WHAT TO WORK ON - Pictures aside, please retype the whole listing word for word.
- - -
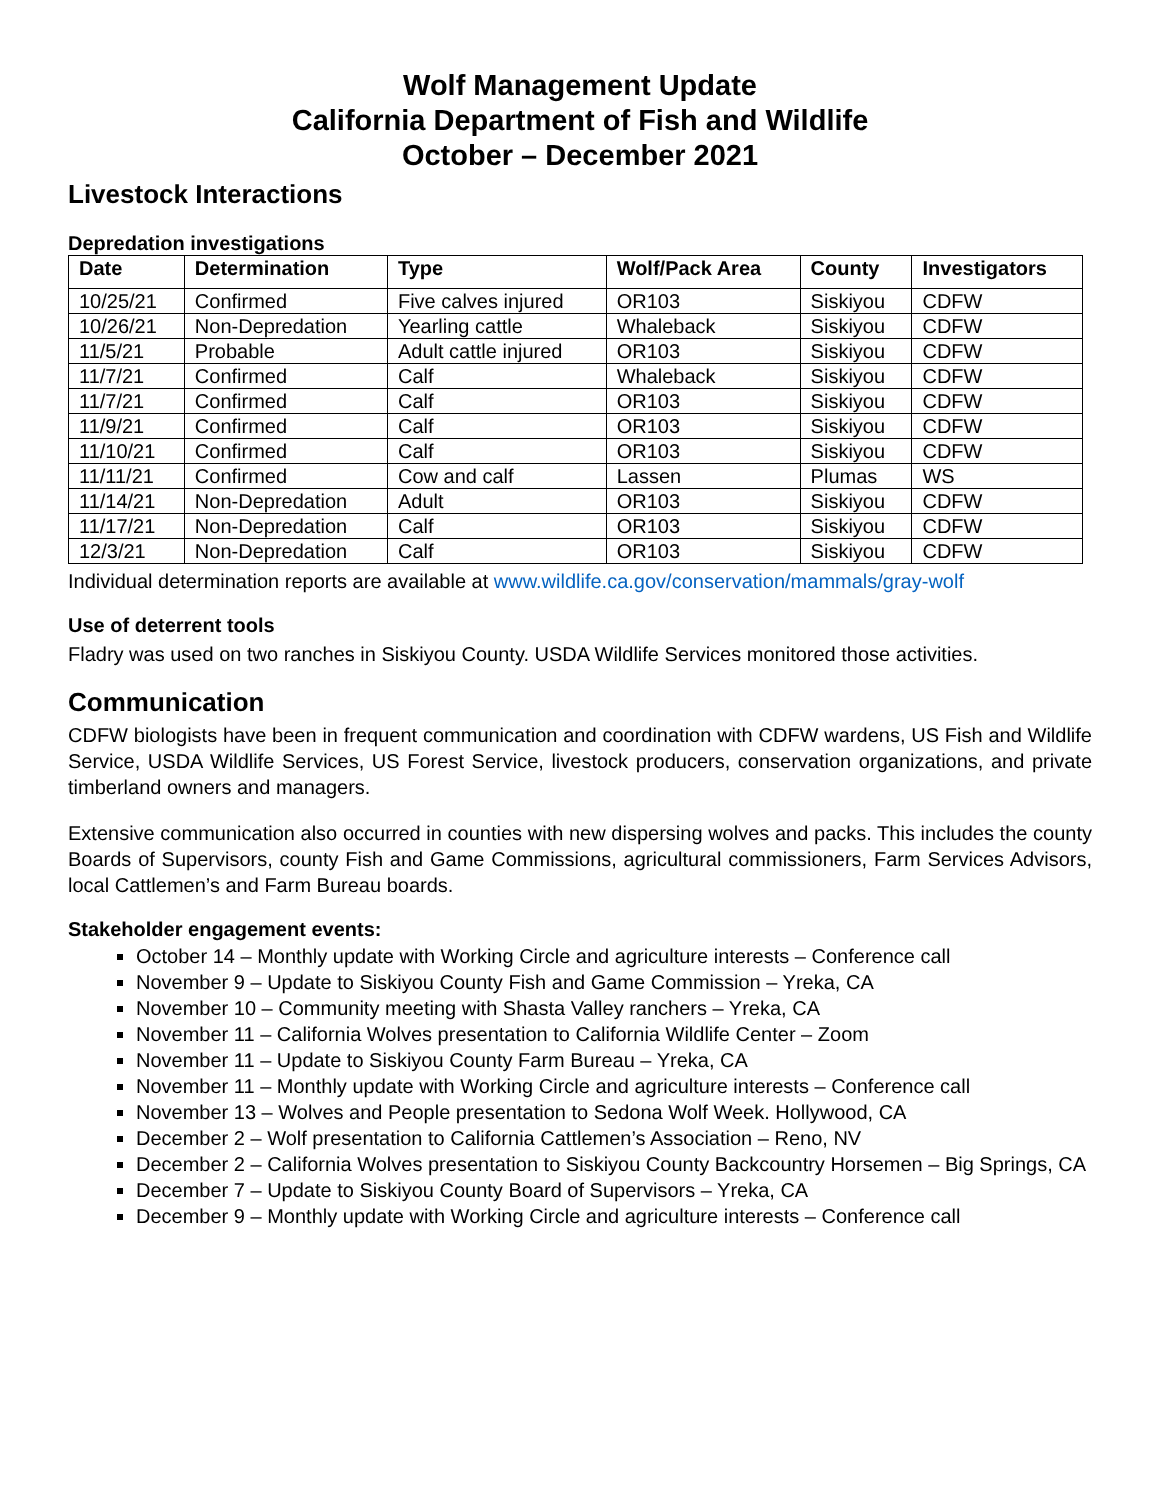Wolf Management Update
California Department of Fish and Wildlife
October – December 2021
Livestock Interactions
Depredation investigations
| Date | Determination | Type | Wolf/Pack Area | County | Investigators |
| --- | --- | --- | --- | --- | --- |
| 10/25/21 | Confirmed | Five calves injured | OR103 | Siskiyou | CDFW |
| 10/26/21 | Non-Depredation | Yearling cattle | Whaleback | Siskiyou | CDFW |
| 11/5/21 | Probable | Adult cattle injured | OR103 | Siskiyou | CDFW |
| 11/7/21 | Confirmed | Calf | Whaleback | Siskiyou | CDFW |
| 11/7/21 | Confirmed | Calf | OR103 | Siskiyou | CDFW |
| 11/9/21 | Confirmed | Calf | OR103 | Siskiyou | CDFW |
| 11/10/21 | Confirmed | Calf | OR103 | Siskiyou | CDFW |
| 11/11/21 | Confirmed | Cow and calf | Lassen | Plumas | WS |
| 11/14/21 | Non-Depredation | Adult | OR103 | Siskiyou | CDFW |
| 11/17/21 | Non-Depredation | Calf | OR103 | Siskiyou | CDFW |
| 12/3/21 | Non-Depredation | Calf | OR103 | Siskiyou | CDFW |
Individual determination reports are available at www.wildlife.ca.gov/conservation/mammals/gray-wolf
Use of deterrent tools
Fladry was used on two ranches in Siskiyou County. USDA Wildlife Services monitored those activities.
Communication
CDFW biologists have been in frequent communication and coordination with CDFW wardens, US Fish and Wildlife Service, USDA Wildlife Services, US Forest Service, livestock producers, conservation organizations, and private timberland owners and managers.
Extensive communication also occurred in counties with new dispersing wolves and packs. This includes the county Boards of Supervisors, county Fish and Game Commissions, agricultural commissioners, Farm Services Advisors, local Cattlemen’s and Farm Bureau boards.
Stakeholder engagement events:
October 14 – Monthly update with Working Circle and agriculture interests – Conference call
November 9 – Update to Siskiyou County Fish and Game Commission – Yreka, CA
November 10 – Community meeting with Shasta Valley ranchers – Yreka, CA
November 11 – California Wolves presentation to California Wildlife Center – Zoom
November 11 – Update to Siskiyou County Farm Bureau – Yreka, CA
November 11 – Monthly update with Working Circle and agriculture interests – Conference call
November 13 – Wolves and People presentation to Sedona Wolf Week. Hollywood, CA
December 2 – Wolf presentation to California Cattlemen’s Association – Reno, NV
December 2 – California Wolves presentation to Siskiyou County Backcountry Horsemen – Big Springs, CA
December 7 – Update to Siskiyou County Board of Supervisors – Yreka, CA
December 9 – Monthly update with Working Circle and agriculture interests – Conference call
- - -
ANSWER TO THIS EXERCISE -
Wolf Management Update
California Department of Fish and Wildlife
October – December 2021
Livestock Interactions
Depredation investigations
| Date | Determination | Type | Wolf/Pack Area | County | Investigators |
| --- | --- | --- | --- | --- | --- |
| 10/25/21 | Confirmed | Five calves injured | OR103 | Siskiyou | CDFW |
| 10/26/21 | Non-Depredation | Yearling cattle | Whaleback | Siskiyou | CDFW |
| 11/5/21 | Probable | Adult cattle injured | OR103 | Siskiyou | CDFW |
| 11/7/21 | Confirmed | Calf | Whaleback | Siskiyou | CDFW |
| 11/7/21 | Confirmed | Calf | OR103 | Siskiyou | CDFW |
| 11/9/21 | Confirmed | Calf | OR103 | Siskiyou | CDFW |
| 11/10/21 | Confirmed | Calf | OR103 | Siskiyou | CDFW |
| 11/11/21 | Confirmed | Cow and calf | Lassen | Plumas | WS |
| 11/14/21 | Non-Depredation | Adult | OR103 | Siskiyou | CDFW |
| 11/17/21 | Non-Depredation | Calf | OR103 | Siskiyou | CDFW |
| 12/3/21 | Non-Depredation | Calf | OR103 | Siskiyou | CDFW |
Individual determination reports are available at www.wildlife.ca.gov/conservation/mammals/gray-wolf
Use of deterrent tools
Fladry was used on two ranches in Siskiyou County. USDA Wildlife Services monitored those activities.
Communication
CDFW biologists have been in frequent communication and coordination with CDFW wardens, US Fish and Wildlife Service, USDA Wildlife Services, US Forest Service, livestock producers, conservation organizations, and private timberland owners and managers.
Extensive communication also occurred in counties with new dispersing wolves and packs. This includes the county Boards of Supervisors, county Fish and Game Commissions, agricultural commissioners, Farm Services Advisors, local Cattlemen’s and Farm Bureau boards.
Stakeholder engagement events:
October 14 – Monthly update with Working Circle and agriculture interests – Conference call
November 9 – Update to Siskiyou County Fish and Game Commission – Yreka, CA
November 10 – Community meeting with Shasta Valley ranchers – Yreka, CA
November 11 – California Wolves presentation to California Wildlife Center – Zoom
November 11 – Update to Siskiyou County Farm Bureau – Yreka, CA
November 11 – Monthly update with Working Circle and agriculture interests – Conference call
November 13 – Wolves and People presentation to Sedona Wolf Week. Hollywood, CA
December 2 – Wolf presentation to California Cattlemen’s Association – Reno, NV
December 2 – California Wolves presentation to Siskiyou County Backcountry Horsemen – Big Springs, CA
December 7 – Update to Siskiyou County Board of Supervisors – Yreka, CA
December 9 – Monthly update with Working Circle and agriculture interests – Conference call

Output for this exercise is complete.